*REQUEST*
From the entries, copy each line that includes "dụng".

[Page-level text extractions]
"""

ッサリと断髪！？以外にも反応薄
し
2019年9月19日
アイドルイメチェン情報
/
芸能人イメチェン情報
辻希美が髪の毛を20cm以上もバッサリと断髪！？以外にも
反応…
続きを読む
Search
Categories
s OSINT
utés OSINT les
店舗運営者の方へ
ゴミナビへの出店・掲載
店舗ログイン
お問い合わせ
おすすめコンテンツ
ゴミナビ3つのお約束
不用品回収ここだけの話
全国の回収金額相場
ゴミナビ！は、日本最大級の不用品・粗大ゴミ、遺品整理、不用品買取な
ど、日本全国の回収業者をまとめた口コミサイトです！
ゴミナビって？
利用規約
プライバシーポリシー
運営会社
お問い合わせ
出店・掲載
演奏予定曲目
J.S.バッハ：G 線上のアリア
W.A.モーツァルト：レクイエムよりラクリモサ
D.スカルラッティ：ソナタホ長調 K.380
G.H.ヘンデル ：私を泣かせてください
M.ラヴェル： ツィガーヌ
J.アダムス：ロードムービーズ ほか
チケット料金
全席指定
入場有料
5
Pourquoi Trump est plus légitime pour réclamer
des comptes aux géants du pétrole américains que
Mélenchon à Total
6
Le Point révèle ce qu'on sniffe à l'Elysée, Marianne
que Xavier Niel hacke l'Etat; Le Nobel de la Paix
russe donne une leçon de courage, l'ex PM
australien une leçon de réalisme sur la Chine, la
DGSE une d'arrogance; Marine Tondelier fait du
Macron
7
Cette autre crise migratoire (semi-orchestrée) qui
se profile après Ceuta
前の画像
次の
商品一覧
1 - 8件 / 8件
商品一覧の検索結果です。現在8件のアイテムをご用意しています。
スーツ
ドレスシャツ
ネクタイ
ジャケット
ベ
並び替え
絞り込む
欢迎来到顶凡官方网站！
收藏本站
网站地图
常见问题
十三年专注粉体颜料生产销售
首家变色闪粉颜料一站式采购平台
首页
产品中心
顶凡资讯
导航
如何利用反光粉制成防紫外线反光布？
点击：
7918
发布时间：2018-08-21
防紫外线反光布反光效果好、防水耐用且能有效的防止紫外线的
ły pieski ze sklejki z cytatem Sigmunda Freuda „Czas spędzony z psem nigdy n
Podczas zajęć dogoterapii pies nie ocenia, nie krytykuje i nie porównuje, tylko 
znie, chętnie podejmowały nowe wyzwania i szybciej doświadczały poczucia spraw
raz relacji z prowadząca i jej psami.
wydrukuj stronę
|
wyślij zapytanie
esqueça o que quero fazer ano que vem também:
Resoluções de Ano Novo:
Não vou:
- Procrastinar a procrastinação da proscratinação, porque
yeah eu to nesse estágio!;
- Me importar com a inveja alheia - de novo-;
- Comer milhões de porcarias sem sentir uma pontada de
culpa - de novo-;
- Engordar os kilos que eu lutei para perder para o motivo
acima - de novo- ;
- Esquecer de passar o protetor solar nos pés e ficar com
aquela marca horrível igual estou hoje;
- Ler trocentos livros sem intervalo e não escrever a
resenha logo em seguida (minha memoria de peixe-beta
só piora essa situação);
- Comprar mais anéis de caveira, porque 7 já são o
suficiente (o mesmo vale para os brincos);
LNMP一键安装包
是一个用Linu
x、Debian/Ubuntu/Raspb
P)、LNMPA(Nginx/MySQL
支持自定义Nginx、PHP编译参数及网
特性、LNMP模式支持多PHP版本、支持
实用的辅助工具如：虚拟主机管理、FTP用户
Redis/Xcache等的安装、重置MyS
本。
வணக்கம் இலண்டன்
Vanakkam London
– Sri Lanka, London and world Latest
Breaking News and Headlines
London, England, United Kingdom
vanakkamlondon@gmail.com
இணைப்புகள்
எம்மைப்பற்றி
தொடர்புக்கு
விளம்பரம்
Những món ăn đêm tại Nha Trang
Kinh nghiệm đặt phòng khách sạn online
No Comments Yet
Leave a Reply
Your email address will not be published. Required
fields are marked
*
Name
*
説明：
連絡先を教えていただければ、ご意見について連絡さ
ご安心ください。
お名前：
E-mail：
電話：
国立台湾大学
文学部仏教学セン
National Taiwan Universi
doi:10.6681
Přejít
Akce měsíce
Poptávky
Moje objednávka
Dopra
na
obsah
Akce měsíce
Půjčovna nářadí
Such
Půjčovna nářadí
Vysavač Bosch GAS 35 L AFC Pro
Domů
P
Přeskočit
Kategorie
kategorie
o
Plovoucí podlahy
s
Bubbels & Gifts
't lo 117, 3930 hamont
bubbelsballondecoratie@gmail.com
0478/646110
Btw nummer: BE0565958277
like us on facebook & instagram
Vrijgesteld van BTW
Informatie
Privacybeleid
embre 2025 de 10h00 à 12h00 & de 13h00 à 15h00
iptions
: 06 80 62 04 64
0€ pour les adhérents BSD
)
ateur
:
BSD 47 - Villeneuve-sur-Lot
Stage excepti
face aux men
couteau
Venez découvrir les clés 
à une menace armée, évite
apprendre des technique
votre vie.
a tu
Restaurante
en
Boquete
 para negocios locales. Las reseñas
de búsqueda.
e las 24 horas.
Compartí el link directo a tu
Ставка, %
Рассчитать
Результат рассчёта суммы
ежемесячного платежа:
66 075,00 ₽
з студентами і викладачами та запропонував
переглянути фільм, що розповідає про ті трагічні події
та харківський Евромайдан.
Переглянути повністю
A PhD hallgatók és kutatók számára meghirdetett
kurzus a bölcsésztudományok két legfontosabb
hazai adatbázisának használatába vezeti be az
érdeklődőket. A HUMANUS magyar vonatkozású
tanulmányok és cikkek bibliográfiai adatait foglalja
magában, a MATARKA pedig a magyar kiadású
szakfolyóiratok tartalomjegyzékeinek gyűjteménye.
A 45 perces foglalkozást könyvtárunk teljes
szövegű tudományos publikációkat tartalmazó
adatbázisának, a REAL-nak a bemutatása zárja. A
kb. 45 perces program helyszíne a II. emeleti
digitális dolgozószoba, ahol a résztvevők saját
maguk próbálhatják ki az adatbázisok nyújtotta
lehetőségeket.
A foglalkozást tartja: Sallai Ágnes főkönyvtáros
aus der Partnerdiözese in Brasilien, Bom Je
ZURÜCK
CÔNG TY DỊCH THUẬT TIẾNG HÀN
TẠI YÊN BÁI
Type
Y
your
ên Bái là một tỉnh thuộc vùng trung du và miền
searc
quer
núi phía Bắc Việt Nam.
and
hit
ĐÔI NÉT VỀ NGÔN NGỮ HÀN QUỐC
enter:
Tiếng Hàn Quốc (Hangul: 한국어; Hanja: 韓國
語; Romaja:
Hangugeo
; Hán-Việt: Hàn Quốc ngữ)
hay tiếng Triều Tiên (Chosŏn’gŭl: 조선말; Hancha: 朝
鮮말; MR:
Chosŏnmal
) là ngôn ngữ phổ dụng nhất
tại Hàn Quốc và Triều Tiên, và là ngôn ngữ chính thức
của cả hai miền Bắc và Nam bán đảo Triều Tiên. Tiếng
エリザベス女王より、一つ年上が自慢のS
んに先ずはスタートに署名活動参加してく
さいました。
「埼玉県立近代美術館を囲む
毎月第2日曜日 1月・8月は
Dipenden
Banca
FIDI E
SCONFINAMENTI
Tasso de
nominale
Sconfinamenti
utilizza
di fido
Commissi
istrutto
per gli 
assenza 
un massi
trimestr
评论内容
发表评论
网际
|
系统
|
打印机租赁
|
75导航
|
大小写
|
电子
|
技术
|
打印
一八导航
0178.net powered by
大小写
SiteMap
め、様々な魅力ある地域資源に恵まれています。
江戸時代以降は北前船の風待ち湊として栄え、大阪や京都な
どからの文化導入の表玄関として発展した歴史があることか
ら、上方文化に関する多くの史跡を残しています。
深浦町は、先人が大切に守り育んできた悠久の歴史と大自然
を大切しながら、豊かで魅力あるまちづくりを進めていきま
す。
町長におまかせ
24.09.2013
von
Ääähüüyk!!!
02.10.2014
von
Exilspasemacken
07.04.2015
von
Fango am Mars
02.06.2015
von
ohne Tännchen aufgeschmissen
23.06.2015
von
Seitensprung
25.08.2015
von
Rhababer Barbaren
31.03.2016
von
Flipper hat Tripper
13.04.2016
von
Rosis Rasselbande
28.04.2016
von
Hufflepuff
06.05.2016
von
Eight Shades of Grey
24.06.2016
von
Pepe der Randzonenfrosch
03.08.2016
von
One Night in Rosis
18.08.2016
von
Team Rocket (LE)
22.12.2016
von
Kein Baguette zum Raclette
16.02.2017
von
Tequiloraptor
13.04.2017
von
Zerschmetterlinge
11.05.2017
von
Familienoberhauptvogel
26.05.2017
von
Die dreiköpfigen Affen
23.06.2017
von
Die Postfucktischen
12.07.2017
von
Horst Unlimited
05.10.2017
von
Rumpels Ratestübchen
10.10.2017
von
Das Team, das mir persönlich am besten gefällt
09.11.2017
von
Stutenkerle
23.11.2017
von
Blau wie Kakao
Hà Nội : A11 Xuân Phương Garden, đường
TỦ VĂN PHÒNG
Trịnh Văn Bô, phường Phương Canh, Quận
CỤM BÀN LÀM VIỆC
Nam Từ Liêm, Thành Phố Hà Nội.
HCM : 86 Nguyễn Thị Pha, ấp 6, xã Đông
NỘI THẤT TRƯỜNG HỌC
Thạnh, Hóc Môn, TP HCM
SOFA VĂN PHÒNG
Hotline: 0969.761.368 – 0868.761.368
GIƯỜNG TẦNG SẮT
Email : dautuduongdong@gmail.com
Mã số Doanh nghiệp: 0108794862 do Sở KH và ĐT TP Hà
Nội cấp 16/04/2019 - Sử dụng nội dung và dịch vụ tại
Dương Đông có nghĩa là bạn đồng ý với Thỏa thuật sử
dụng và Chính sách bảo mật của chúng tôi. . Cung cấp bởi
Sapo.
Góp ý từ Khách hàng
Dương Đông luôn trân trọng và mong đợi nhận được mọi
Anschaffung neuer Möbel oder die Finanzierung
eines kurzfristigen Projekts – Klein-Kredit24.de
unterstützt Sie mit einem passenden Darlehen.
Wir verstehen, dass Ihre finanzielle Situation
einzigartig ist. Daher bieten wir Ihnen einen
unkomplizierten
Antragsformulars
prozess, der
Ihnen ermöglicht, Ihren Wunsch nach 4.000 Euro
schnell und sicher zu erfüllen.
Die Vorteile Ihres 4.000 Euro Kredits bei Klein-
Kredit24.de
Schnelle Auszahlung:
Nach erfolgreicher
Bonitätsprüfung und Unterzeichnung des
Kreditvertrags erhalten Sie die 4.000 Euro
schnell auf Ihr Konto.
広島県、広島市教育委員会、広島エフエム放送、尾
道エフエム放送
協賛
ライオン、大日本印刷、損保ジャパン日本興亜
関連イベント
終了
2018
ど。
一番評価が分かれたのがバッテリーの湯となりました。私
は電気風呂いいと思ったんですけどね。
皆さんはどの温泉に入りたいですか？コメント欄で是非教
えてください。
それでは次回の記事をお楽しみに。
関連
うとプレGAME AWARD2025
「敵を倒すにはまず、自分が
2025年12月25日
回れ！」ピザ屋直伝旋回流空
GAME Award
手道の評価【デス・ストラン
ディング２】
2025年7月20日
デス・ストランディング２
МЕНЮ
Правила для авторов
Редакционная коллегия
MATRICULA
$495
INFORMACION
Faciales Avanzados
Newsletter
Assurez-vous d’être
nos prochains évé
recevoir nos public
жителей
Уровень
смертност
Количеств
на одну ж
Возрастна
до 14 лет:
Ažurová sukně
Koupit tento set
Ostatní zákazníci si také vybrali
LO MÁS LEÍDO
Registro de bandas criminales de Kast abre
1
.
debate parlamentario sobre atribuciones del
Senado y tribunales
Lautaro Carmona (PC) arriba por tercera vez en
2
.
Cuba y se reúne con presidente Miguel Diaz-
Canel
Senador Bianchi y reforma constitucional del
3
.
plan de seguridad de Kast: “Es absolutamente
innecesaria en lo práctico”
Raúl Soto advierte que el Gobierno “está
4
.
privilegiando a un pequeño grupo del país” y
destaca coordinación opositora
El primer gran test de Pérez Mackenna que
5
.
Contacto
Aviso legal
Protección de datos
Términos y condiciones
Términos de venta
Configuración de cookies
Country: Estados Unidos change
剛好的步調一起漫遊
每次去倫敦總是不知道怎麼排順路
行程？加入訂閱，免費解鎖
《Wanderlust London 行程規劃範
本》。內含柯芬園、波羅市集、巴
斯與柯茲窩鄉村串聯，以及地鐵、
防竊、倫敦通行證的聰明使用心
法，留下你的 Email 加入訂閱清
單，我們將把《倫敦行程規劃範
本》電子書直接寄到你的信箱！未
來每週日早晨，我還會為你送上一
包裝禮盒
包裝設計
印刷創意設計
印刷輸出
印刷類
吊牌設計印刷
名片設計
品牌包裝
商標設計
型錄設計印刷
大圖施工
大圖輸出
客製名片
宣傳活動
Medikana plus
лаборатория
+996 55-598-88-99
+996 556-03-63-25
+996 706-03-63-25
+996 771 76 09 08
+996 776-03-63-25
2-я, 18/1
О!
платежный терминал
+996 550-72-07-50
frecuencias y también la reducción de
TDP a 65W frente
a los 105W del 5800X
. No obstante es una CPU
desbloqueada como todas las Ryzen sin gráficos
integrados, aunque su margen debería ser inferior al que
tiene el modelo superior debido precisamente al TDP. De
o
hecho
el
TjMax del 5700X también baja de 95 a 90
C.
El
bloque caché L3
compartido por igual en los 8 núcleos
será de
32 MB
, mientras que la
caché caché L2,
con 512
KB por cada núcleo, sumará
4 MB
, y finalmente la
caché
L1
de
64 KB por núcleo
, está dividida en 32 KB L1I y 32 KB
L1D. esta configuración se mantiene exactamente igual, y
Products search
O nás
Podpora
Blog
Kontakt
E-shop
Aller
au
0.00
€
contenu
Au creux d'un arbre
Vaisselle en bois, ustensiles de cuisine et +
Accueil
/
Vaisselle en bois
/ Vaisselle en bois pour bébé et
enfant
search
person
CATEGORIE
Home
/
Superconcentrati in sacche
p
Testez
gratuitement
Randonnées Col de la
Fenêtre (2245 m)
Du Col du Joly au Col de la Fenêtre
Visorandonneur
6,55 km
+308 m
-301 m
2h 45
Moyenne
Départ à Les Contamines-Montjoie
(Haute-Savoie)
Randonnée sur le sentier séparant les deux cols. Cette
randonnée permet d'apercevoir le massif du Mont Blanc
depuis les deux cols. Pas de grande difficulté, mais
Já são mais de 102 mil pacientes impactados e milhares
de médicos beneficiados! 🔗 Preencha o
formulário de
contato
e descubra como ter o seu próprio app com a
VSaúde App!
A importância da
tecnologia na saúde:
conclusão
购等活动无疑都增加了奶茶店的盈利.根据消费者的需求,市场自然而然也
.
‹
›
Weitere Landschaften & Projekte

"""

*PROBLEM SOLUTION*
) là ngôn ngữ phổ dụng nhất
Nội cấp 16/04/2019 - Sử dụng nội dung và dịch vụ tại
dụng và Chính sách bảo mật của chúng tôi. . Cung cấp bởi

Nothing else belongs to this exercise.